* _GOAL OF THE EXERCISE_
Update the entries from the line containing "collection date: 1897-09-07" through the end of the entries. Reproduce those lines with "locality" replaced by "site" and nothing else changed.

(Data items)
====================
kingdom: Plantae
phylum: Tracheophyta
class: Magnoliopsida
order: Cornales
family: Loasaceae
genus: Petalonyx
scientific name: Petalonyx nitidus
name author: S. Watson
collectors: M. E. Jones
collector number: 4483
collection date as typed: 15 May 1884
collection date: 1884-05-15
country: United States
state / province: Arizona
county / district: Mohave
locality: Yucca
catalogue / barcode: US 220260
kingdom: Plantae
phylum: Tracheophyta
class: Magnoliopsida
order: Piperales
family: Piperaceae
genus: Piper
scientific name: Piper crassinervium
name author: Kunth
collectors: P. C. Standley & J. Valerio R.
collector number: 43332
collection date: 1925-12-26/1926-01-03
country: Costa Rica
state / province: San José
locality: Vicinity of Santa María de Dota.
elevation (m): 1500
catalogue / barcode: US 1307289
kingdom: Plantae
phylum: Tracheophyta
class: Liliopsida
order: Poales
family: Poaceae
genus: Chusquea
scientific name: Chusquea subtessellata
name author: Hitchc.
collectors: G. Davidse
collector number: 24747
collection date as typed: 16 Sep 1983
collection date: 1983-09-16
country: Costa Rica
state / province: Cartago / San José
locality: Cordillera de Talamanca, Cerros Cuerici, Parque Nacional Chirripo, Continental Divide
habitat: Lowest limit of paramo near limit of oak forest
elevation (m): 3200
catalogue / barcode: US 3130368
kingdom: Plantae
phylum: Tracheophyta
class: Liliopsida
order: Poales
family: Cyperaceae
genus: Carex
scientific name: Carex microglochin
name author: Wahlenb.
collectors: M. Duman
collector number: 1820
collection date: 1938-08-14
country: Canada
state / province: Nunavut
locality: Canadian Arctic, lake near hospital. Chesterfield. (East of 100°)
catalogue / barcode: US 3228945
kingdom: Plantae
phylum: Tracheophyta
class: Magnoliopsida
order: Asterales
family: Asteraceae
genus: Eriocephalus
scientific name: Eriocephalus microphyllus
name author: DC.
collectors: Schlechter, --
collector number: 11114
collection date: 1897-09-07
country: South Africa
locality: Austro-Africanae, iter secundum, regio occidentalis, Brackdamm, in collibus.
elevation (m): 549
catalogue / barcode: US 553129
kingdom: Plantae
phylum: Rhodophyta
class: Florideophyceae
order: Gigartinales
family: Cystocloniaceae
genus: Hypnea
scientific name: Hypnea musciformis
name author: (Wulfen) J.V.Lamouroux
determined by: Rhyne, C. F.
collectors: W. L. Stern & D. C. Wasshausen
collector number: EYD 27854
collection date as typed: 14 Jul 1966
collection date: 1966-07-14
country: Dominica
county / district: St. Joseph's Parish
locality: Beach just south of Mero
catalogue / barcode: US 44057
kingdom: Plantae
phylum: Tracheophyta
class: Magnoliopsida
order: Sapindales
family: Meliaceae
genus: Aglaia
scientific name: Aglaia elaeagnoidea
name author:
====================
* _OUTPUT BELOW_
collection date: 1897-09-07
country: South Africa
site: Austro-Africanae, iter secundum, regio occidentalis, Brackdamm, in collibus.
elevation (m): 549
catalogue / barcode: US 553129
kingdom: Plantae
phylum: Rhodophyta
class: Florideophyceae
order: Gigartinales
family: Cystocloniaceae
genus: Hypnea
scientific name: Hypnea musciformis
name author: (Wulfen) J.V.Lamouroux
determined by: Rhyne, C. F.
collectors: W. L. Stern & D. C. Wasshausen
collector number: EYD 27854
collection date as typed: 14 Jul 1966
collection date: 1966-07-14
country: Dominica
county / district: St. Joseph's Parish
site: Beach just south of Mero
catalogue / barcode: US 44057
kingdom: Plantae
phylum: Tracheophyta
class: Magnoliopsida
order: Sapindales
family: Meliaceae
genus: Aglaia
scientific name: Aglaia elaeagnoidea
name author:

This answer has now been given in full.